In 18th century France, a young woman, a painter, sees another young woman, an aristocrat soon to be married, when no one else does. “Seeing” in this case, in the film Portrait of a Lady on Fire, directed by Céline Sciamma, implies understanding and knowing. The film, convincingly, situates such feelings as the very basis for love. Unfortunately, as is so for many dramatic tales, this is an impossible love, powerful but forbidden.
Marianne (Noémie Merlant), the painter, arrives by boat to an island in Brittany in order to paint a portrait. Héloïse (Adèle Haenel), soon to be wed, refuses to sit for the portrait, so Heloise’s mother recruits Marianne as her daughter’s “walking partner”, telling Marianne to study her daughter’s image secretly. The portrait, once completed, will act as a marriage offering to Héloïse’s suitor, after which she’ll be shipped off to Milan for a new life of Italian aristocracy. (Héloïse’s sister, not long before the events of the film, killed herself to avoid the same fate.)
Obligingly, Marianne paints, eager to make money from her art. She enters the estate naïve but resolute, helping herself to food and wine and immediately setting off to her own quarters. She doesn’t appear particularly happy or sad, but her reticence is calm instead of combative.

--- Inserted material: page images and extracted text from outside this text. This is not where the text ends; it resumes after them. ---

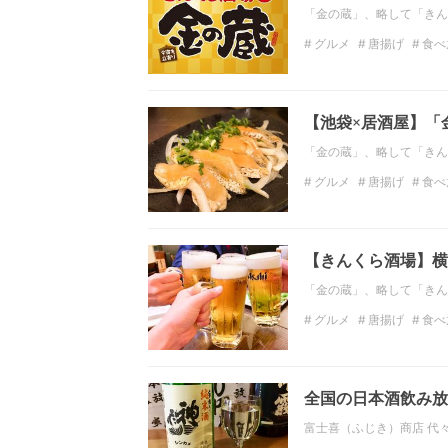
「金の蔵」、略して「きん
グルメ
唐揚げ
食べ
関東の居酒屋
インス
【池袋×居酒屋】「
「金の蔵」、略して「きん
グルメ
唐揚げ
食べ
関東の居酒屋
東京の
【きんくら酒場】横
「金の蔵」、略して「きん
グルメ
唐揚げ
食べ
関東の居酒屋
神奈川
全国の日本酒飲み放
富士喜（ふじき）商店 代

The same can’t be said for Héloïse, whose blue-green eyes shine like a tiger’s, betraying anger and despair. It doesn’t take ten-minutes to gather the film’s thesis on 18th century womanhood. The other two women, Héloïse’s mother (Valeria Golino) and Sophie (Luàna Bajrami), the estate’s maid, are resigned to suffering in their own ways. The Countess, a hardened yet compassionate woman, is simply satisfying societal expectations by relinquishing her daughter. Sophie, for her part, is trapped in a cycle of servitude, fulfilling the tragic role of the underclass.

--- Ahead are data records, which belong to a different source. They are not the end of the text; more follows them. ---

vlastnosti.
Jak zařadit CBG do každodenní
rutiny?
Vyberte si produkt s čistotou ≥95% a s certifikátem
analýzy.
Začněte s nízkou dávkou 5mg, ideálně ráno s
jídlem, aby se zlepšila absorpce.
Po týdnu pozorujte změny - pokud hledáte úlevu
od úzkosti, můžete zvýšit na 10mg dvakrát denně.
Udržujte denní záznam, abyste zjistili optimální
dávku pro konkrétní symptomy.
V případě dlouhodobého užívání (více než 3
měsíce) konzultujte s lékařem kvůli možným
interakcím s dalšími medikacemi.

Adèle Haenel as Héloïse and Noémie Merlant as Marianne (IMDB)
This shared reticence dissolves slowly in layers — or, to use the appropriate metaphor, stroke by stroke. Process shots of Marianne’s work are frequent (the hands in these shots are Hélène Delmaire’s, who painted all of the works in the film), and they offer a glimpse into her inner psychology; the drawings and paintings are basic at first, but the final product is aglow with passion. The completed portrait, the titular work, shows a bonfire on a dark prairie, Héloïse slightly off to the side and her blue dress set aflame. It’s Marianne’s only frame of reference once the doomed romance is no longer.
This frame is ours as well. Portrait of a Lady on Fire‘s romance is told in flashback, and the beginning and end of the film are bookended by an older Marianne, who is shown teaching a class of young girls and lamenting her lost love. Whatever suspense there is in the film lies not in hope but in the terror of desire, especially a queer desire that has no hope for the real world. Unlike in Luca Guadagnino’s Call Me By Your Name (2017), another slow-burning, same-sex European romance, there’s no possibility for Marianne and Héloïse’s future. There’s either no love or no future.
Héloïse, choosing the path different from her sister’s, resists immediate escape in favor of a doomed love. Though her marriage is inevitable, with it comes the thrill of romance as her portrait is rendered. It bears resemblance to the myth of Orpheus and Eurydice, which, in fact, Marianne reads to Héloïse and Sophie one night while the Countess is away. They argue about the ending — why does Orpheus choose to look back even when he knows it will lead to his damnation? It’s beautiful, Marianne says. He couldn’t help himself; one more look was worth an eternity of fire.
Along with painting and literature is music, which foregrounds the film’s most fated event. At a gathering in a nearby village, a group of women sing “fugere non possum” (Latin for “we cannot escape”) around a fire in an elaborate choral chant. Marianne and Héloïse lock eyes, feeling the pained glory of the moment, and Héloïse’s dress catches fire. Although pre-kiss, the shared look is their first unambiguous shred of romantic passion, the bonfire expressing what their words can’t. The next day, they consummate their burgeoning love.
Is this what Susan Sontag meant when she called for an erotics of art? It’s difficult to look at Marianne’s finished portrait and not feel its poignance. Her previous efforts abided by the artistic and technical constraints of the time period, but the titular portrait approaches euphoria by forgoing traditional technique entirely.
As it goes, Marianne keeps the fire portrait for herself, offering one of the more traditional efforts to the Countess as Héloïse’s wedding gift. If Portrait of a Lady on Fire means to say anything about art in general, it’s that technical brilliance alone is not enough. The tragic passion of Marianne and Héloïse, of Orpheus and Eurydice, is its own form of poetry, born not from the well-worn techniques of a stifling world but from a secret moment of forbidden love.
These secret moments return us to the theme of looking and seeing. Cinematographer Claire Mathon makes brilliant work out of stolen glances, which Merlant and Haenel charge with curiosity and fear. Merlant’s enormous brown eyes register Marianne’s vigor, whereas Haenel’s reveal Héloïse’s contained rage.
Nonetheless, the film’s hopelessness — the inevitable heartbreak — emerges victorious in the end, necessary to its tragedy. There’s something laudable about Sciamma’s refusal to compromise, as though she’s saying, “This is the way the world was, is, and will remain to be for those society doesn’t prize.” All great tragedies say the same.